Маркс полагал, что имеет дело с капитализмом зрелым, системно завершенным. В действительности он жил и мыслил в эпоху продолжавшегося генезиса капитализма. Именно недоразвитость товарно-капиталистических отношений делала эмпирически неопровержимыми такие теоретические декларации Маркса, как:
– сводимость всякой тенденциозной искаженности сознания к классовособственническому интересу;
– закон абсолютного обнищания;
– превращение рабочего класса в класс без собственности;
– понимание свободы от собственности как свободы от идеологических искажений классового сознания (попытка выдать пролетариат за своего рода «святое сословие», которое не подвержено никакой греховной тенденциозности мышления, поскольку экономически «живет не по лжи»).
Уже к началу ХХ столетия стала видна теоретическая сомнительность этих утверждений. Они были отброшены в революционное движение капиталистически неразвитой России, легли в основу совершенно немыслимой для Маркса «пролетарской идеологии», а затем в статусе «марксистско-ленинской идеологии, научной в силу своей революционности и революционной в силу своей научности», активно внедрялись в международное коммунистическое движение.
Эта метаморфоза не отменила ни Марксова материалистического понимания истории, ни такого базисного утверждения его теории идеологии, как зависимость строя идей от строя социально-экономических отношений. Однако после Второй мировой войны актуализация этой теории стала возможной лишь с учетом тех оговорок и поправок, которые успел наметить «поздний Маркс», и тех коррекций и творческих экспликаций, которые предложила неомарксистская и околомарксистская социально-философская мысль.
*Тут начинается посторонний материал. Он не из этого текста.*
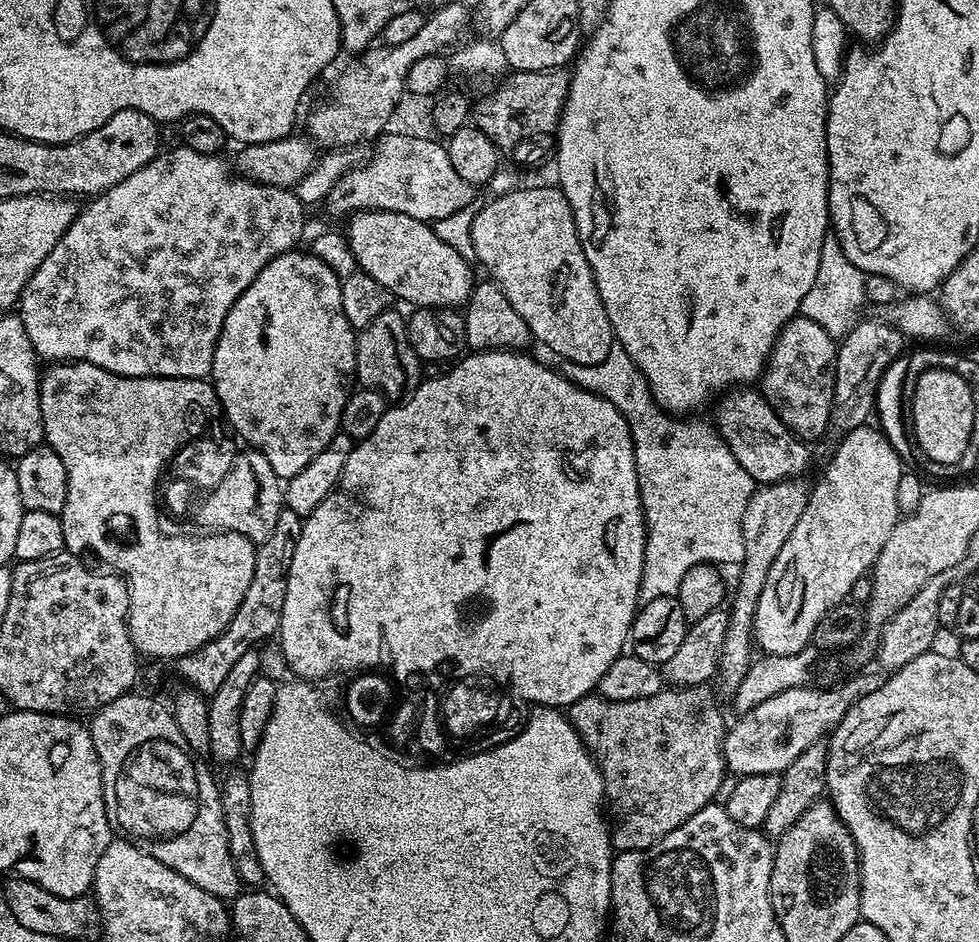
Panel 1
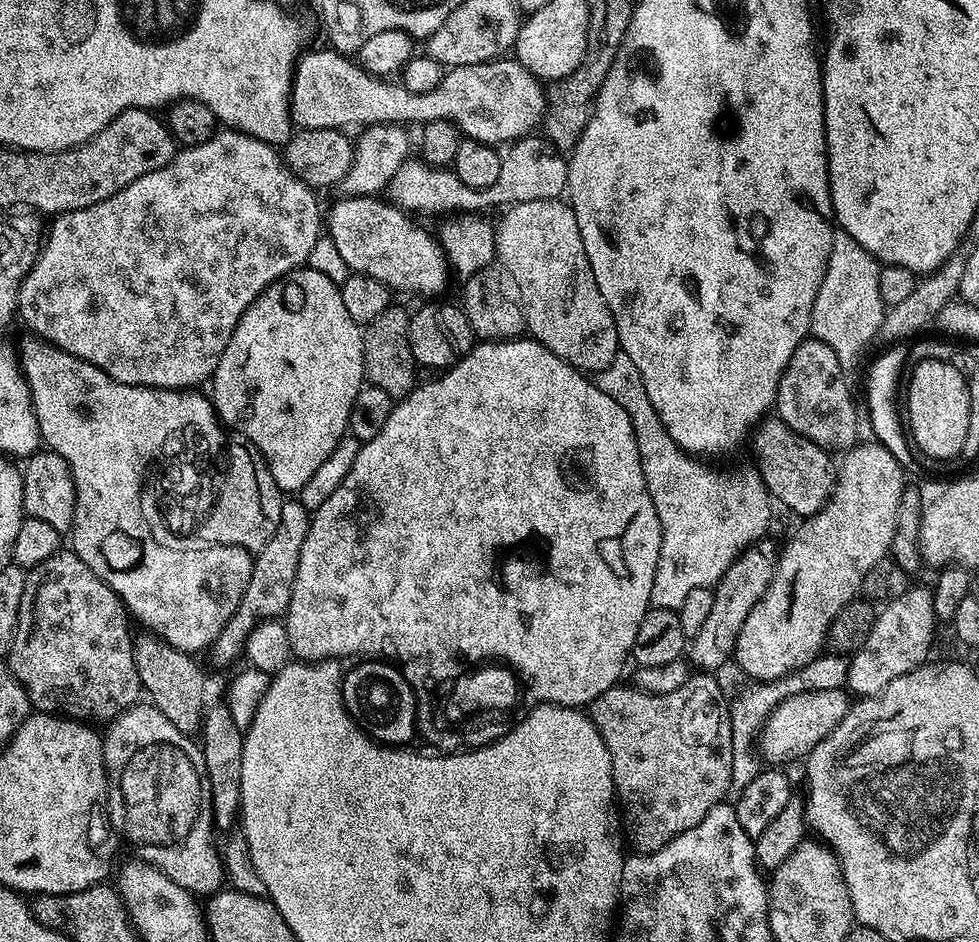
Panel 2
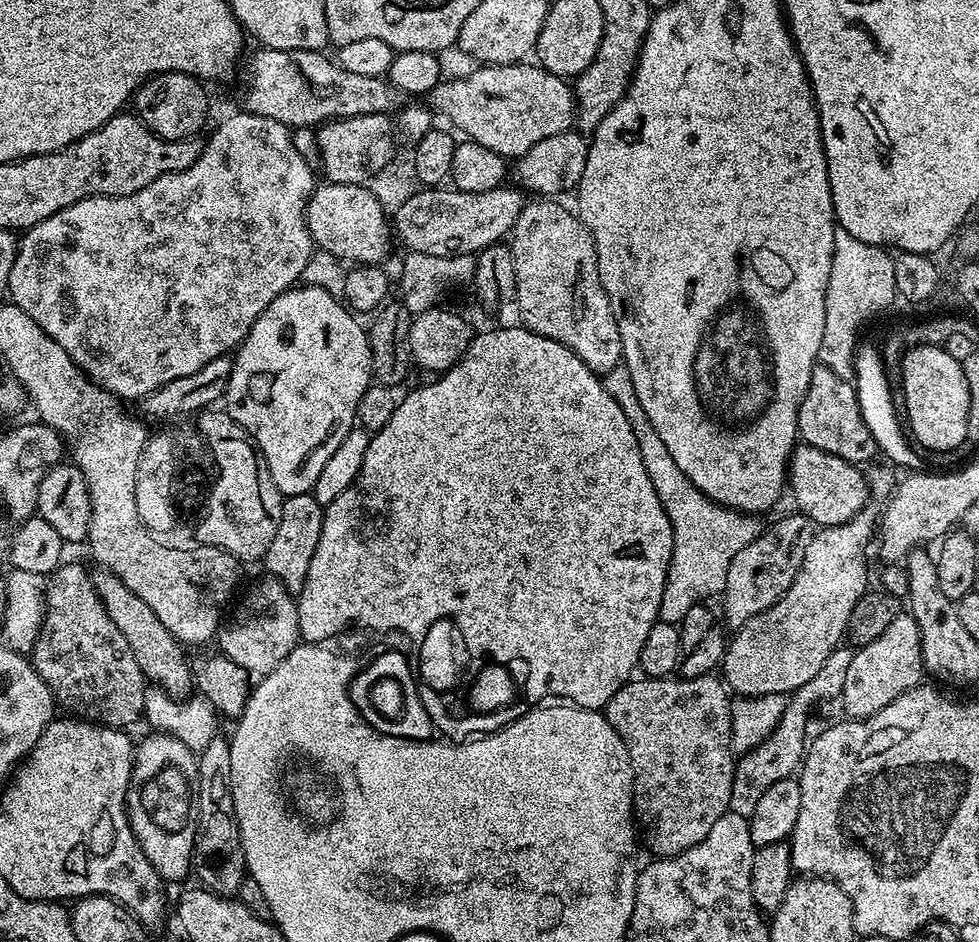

Давно замеченные ее представители – это Г. Лукач, К. Мангейм, А. Грамши, К. Корш, Э. Фромм, Э. Блох, Л. Альтюссер. Но нам, российским философам, грех было бы не вспомнить о «московском подцензурном неомарксизме» 1950–1960-х гг., о тех, кто всерьез продумывая Марксово понимание сознания и мышления, сделали возможной оригинальную «шестидесятническую» редакцию его теории идеологии.